Purely by themselves, the characters in this movie are individually worthless. Thunk, Gran, Sandy, and Belt are all comic relief characters who are woefully void of comedy. Ugga is a complete non-entity. Eep is a one-dimensional adolescent princess. Grug’s stubborn and jealous attitude got very old very quickly.
On the other hand, we’ve got Guy. He’s an interesting character on his own, since his ideas and knowledge eventually make him the family’s de facto leader, which is a role that he neither asked for nor wanted. What’s more, a few lines here and there make it clear that Guy isn’t a caveman as the Croods are. It’s like he and the family are two different species of human, implying that Guy is among the next step in human evolution. This puts Guy closer to us in terms of wit and intelligence, which makes him a fine “straight man” against the family’s rampant ignorance. Even better, setting the film’s “change or die” theme against the backdrop of evolution (however implicitly) was a very clever way to give the tired premise a new perspective.
I was also very interested by the Guy/Eep romance. This arc was unusual in that it’s Eep who’s all aggressive about her attraction to the male character, instead of the other way around. It brought home the point that Eep is an uncivilized young woman who doesn’t really know how to act around those who aren’t part of her family. Most other stories would express this through making the character overly shy, but Eep is different. She was raised as an animal, so she approaches this potential mate with foolhardy confidence. It’s a very novel dynamic, and it’s played quite well by Stone and Reynolds.
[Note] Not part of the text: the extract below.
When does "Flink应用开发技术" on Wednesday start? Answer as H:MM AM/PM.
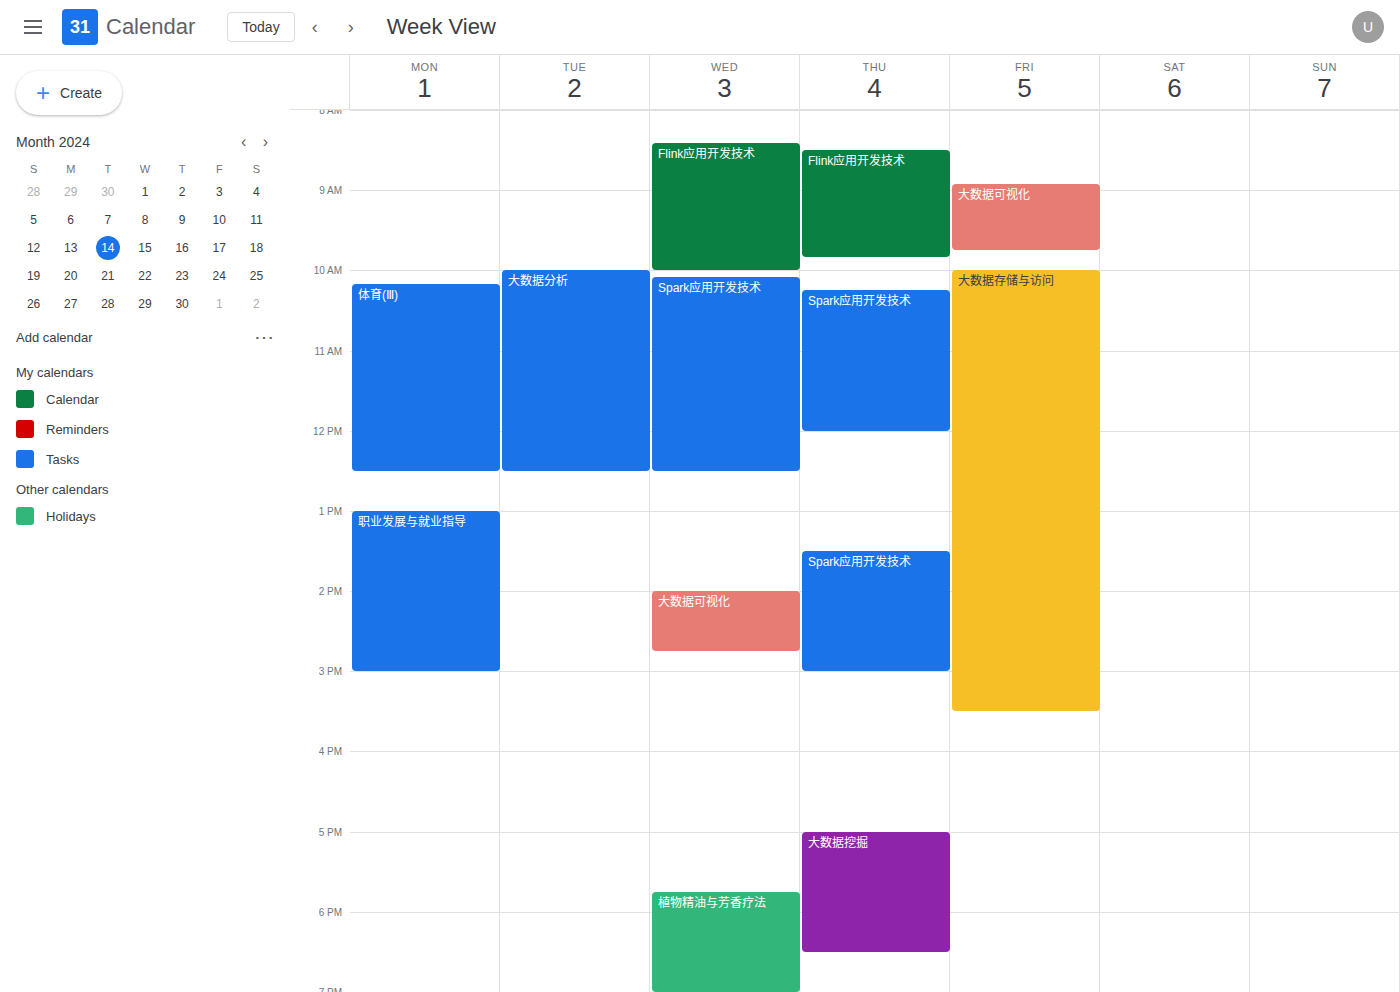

In point of fact, the voice cast is something else in this movie’s favor. I was especially fond of all the times when these characters had to roar, yell, make animal noises, and generally act like total buffoons. It’s quite shocking how well the actors sold those moments. If there are any video recordings of Nic Cage or Emma Stone acting out these scenes in the recording booth, that might be enough to make the DVD worth buying.
Anyway, the characters by themselves are — for the most part — very one-dimensional and cliched. And yet somehow, they all clicked together. I don’t know what it was, but the film somehow managed to sell this group of cavemen as a loving family. I expect that a lot of that has to do with the voice cast, though the various scenes of the family working together as a well-choreographed team help a lot as well. In any case, this movie is at its strongest when the characters are all either working together or fighting each other.
In the end, I can’t really muster up anything except apathy for The Croods. It isn’t good, it isn’t bad, it isn’t offensive, it isn’t insulting, it isn’t creative, and it isn’t particularly funny or touching. It’s just adequate. It’s a flashy and harmless way to spend 90 minutes with your kids, nothing more.
If you have kids who want to see this movie, then take them by all means. Otherwise, take this film or leave it as you will.